Sinha went out guns blazing
Unlike Advani, former Union minister Yashwant Sinha did not take his forced retirement lying down. For nearly five years after being packed off to the Margdarshak Mandal, Sinha critiqued Modi’s governance at every chance he got even though his elder son, Jayant Sinha, was a minister in the Union council.
When the protestations went unheeded, he walked out of the party, guns still blazing.

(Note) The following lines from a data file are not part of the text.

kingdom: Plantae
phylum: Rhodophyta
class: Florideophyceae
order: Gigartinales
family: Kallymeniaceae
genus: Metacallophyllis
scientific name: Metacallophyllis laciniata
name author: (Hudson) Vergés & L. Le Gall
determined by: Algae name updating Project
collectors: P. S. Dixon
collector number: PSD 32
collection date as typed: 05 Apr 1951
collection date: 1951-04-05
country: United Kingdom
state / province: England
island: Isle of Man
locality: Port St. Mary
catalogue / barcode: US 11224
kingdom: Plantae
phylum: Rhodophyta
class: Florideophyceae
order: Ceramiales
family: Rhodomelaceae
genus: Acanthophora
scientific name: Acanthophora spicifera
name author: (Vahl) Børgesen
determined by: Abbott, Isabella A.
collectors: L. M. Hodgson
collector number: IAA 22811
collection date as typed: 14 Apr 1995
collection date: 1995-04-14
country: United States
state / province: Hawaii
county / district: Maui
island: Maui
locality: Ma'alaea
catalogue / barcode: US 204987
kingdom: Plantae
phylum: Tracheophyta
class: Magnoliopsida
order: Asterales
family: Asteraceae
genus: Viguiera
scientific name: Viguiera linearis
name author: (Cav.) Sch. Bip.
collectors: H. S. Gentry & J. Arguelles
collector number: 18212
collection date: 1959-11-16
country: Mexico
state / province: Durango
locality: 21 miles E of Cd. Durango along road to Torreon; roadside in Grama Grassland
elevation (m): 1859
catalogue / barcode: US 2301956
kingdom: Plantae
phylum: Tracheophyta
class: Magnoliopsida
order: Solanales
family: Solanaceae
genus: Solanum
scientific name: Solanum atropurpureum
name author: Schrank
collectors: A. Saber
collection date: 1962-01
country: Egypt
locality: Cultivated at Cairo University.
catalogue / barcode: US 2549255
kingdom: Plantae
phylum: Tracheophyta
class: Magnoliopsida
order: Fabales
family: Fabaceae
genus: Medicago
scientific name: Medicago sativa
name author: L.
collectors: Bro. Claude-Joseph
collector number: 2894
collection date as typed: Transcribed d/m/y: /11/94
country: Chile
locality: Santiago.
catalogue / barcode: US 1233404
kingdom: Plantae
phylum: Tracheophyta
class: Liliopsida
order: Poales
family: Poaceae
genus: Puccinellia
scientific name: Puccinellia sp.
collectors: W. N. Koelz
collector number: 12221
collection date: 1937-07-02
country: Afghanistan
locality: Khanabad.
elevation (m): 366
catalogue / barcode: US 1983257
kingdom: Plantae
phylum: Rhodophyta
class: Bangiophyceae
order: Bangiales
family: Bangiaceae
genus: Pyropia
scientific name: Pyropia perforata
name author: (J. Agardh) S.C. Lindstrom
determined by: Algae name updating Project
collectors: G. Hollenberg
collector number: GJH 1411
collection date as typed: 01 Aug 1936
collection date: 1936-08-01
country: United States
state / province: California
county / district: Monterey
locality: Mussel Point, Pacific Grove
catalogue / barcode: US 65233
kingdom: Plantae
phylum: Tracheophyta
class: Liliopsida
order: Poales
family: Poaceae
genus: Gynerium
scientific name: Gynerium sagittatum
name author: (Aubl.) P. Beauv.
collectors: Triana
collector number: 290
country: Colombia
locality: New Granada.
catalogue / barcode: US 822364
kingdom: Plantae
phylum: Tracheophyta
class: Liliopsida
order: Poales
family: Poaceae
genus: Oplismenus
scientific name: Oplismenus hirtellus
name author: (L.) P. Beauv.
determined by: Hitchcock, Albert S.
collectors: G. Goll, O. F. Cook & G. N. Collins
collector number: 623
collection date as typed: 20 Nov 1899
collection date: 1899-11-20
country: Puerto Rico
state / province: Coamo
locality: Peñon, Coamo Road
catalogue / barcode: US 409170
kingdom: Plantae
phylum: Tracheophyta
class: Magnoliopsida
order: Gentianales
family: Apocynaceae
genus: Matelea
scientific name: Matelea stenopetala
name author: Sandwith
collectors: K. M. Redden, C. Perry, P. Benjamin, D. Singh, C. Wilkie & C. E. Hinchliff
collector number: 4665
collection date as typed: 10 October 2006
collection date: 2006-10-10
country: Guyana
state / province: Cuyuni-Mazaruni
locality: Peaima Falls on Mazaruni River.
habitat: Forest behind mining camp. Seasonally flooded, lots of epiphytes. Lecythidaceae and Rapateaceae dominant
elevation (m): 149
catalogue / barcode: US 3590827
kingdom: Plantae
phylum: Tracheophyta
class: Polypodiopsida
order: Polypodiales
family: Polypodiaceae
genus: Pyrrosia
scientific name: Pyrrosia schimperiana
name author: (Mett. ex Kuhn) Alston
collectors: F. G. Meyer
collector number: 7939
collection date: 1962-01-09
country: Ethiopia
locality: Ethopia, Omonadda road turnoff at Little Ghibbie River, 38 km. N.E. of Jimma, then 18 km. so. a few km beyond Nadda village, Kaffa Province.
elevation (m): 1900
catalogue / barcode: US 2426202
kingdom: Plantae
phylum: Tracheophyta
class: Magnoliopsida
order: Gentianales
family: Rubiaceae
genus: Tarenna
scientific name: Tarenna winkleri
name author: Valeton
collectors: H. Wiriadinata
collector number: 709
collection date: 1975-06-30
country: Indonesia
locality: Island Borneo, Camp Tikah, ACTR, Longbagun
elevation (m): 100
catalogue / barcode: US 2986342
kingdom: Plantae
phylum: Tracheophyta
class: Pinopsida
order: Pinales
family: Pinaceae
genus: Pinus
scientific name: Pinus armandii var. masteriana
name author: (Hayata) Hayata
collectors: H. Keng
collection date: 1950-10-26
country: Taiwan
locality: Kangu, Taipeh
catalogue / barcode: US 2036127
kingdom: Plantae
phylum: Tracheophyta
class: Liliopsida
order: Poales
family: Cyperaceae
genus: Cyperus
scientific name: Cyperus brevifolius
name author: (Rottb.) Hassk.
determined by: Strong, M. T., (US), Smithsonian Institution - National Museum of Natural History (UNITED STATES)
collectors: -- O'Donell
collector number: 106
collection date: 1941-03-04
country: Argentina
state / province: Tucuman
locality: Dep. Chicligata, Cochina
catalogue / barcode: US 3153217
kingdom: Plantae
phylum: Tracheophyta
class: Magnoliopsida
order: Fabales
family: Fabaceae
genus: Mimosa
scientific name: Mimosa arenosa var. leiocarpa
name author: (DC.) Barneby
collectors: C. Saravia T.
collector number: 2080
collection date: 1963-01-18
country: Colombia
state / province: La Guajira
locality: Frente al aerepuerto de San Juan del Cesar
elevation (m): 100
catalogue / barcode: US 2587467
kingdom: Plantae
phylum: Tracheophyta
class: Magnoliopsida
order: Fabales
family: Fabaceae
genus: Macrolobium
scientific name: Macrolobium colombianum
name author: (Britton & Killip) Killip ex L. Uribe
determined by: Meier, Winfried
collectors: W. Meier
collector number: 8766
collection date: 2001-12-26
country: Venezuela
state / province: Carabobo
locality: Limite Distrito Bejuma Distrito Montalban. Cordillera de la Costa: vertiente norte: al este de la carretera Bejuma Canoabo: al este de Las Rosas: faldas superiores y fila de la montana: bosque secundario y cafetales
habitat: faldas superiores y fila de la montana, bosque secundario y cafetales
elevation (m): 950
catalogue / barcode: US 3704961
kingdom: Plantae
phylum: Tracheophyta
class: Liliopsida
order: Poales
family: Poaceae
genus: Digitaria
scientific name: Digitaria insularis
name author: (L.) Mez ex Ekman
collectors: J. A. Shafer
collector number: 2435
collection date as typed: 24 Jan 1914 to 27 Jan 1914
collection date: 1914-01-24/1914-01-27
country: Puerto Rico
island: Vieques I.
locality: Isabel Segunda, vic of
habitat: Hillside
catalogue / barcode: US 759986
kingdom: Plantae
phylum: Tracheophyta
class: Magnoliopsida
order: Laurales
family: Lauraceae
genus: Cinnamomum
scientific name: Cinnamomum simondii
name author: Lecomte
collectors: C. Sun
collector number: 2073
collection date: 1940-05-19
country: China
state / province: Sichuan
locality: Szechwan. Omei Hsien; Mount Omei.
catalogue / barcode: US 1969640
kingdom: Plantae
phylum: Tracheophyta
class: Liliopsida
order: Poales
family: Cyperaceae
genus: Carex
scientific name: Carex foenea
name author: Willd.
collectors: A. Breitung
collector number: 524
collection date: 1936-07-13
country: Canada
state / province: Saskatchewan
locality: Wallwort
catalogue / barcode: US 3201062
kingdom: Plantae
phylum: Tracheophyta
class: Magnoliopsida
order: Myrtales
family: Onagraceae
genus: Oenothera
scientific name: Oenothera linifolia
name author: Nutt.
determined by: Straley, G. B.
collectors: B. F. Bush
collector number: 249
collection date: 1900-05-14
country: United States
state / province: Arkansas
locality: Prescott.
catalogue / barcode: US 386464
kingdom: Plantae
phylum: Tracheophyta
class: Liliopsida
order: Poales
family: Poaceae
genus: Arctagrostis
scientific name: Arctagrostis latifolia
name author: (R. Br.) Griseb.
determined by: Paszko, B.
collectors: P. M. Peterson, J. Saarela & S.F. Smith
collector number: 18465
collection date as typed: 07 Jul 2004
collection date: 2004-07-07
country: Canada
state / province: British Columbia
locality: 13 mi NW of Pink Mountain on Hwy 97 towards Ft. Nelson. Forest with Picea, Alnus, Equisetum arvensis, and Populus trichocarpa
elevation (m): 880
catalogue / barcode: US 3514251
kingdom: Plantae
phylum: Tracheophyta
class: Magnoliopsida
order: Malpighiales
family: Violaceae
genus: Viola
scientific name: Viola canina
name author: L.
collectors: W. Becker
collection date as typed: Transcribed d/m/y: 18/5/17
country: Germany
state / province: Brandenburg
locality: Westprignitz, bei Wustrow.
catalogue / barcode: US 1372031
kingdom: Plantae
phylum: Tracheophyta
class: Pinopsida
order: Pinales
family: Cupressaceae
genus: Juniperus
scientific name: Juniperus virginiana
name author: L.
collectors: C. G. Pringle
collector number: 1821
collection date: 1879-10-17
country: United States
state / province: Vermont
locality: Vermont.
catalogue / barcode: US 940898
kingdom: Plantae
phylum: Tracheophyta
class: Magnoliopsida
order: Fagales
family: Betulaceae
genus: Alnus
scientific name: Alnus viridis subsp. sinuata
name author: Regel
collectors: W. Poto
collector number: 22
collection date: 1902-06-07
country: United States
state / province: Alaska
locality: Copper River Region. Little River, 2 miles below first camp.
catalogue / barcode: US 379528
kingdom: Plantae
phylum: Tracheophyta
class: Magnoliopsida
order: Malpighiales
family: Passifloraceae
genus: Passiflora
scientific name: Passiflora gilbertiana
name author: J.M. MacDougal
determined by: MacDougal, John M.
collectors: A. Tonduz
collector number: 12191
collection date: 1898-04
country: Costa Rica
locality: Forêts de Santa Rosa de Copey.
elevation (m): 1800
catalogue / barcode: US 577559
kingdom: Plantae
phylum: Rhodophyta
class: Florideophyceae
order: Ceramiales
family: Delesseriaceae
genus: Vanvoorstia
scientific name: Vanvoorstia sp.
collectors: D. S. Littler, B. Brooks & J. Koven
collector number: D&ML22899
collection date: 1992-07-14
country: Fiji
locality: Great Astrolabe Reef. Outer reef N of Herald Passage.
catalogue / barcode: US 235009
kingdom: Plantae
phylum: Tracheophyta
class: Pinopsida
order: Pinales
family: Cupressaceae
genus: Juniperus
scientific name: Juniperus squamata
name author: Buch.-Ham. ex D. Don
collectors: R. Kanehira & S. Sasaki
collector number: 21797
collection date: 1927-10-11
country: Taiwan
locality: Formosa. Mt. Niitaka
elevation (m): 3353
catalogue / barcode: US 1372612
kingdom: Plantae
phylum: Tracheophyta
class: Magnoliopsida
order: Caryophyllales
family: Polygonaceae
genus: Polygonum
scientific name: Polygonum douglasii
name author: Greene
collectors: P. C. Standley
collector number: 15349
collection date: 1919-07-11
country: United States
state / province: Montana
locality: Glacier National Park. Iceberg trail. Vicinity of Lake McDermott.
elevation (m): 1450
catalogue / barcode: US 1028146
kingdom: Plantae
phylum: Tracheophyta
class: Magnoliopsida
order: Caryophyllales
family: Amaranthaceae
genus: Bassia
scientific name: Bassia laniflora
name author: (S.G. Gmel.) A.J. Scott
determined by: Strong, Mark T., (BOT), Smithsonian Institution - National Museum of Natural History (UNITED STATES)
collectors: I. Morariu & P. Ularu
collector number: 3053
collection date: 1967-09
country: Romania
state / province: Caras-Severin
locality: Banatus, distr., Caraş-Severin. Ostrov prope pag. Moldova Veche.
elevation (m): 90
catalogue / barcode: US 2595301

After a brief and uneventful stint with Mamata Banerjee’s Trinamool Congress, Sinha sought to reassert his relevance in 2022 but cut a sorry figure when he went up against the NDA’s Presidential poll candidate Droupadi Murmu as the ‘united’ Opposition’s joint candidate and logged a massive, though pre-ordained, defeat.
Two years later, in the 2024 Lok Sabha polls, the BJP went a step further to rub in the insult by benching Jayant Sinha as the party nominee from the Sinhas’ family borough of Hazaribagh in Jharkhand even though the prodigal son had, as a faithful BJP member, publicly criticised his father’s attacks on the Modi regime.
Joshi faded out
Murli Manohar Joshi, a former BJP president and the man who became synonymous with the party’s still-unfolding project of “saffronising” India’s education during his six-year stint as Union HRD minister from 1998 to 2004, also chose the Advani route of silent acquiescence when Modi made it clear in 2014 that the time for a generational change in the party had come.
Like Advani, Joshi too continued as an ordinary party MP in the Lok Sabha till 2019, making increasingly fewer appearances in Parliament as the years went by, before opting out of the 2024 contest “as per the wishes of the party”.
Notable exception
The only notable exception, who continued to enjoy electoral and ministerial space at least for a time, even after turning 75, was former Union minister Kalraj Mishra. Mishra, an important Brahmin leader from Uttar Pradesh, was already the oldest member of Modi’s first cabinet when he was given the cabinet charge of the MSME ministry at the age of 73 in 2014.
However, the BJP’s careful effort not to offend the UP’s Brahmin voters during the February 2017 polls (the BJP won its first-ever absolute majority in the state in that election) allowed him to stay on as a minister in the Union cabinet till September 2017.
His exit from the Union cabinet too wasn’t unceremonious as Mishra was first sent off as Governor to Himachal Pradesh in 2019 for a brief stint and then shifted to Rajasthan before being eased out of office last July.
Others in the club
Few in the BJP’s club of “75+” have, however, had the same luck as Mishra. Stalwarts like Shanta Kumar and BC Khanduri, former chief ministers of Himachal Pradesh and Uttarakhand, respectively, saw their political careers come to a screeching halt in Modi’s era as did former Uttarakhand CM Bhagat Singh Koshyari, who, however, did manage to get a gubernatorial assignment in Maharashtra after being eased out of electoral politics.
Former Lok Sabha Speaker Sumitra Mahajan too had to quietly walk into the sunset in 2019. The garrulous Subramanian Swamy suffered the same fate but has, unlike Yashwant Sinha, chosen to remain within the BJP and continue his often-vitriolic broadsides against Modi, though no one in his party finds it worthy to engage with him or respond to his criticisms.
With the exception of Joshi and Mishra, it is not surprising that none of these leaders have publicly wished Modi on his personal milestone yet. The 75-year-old Modi, perhaps, would understand their indisposition.
For others in the BJP yet to reach 75, there is now hope.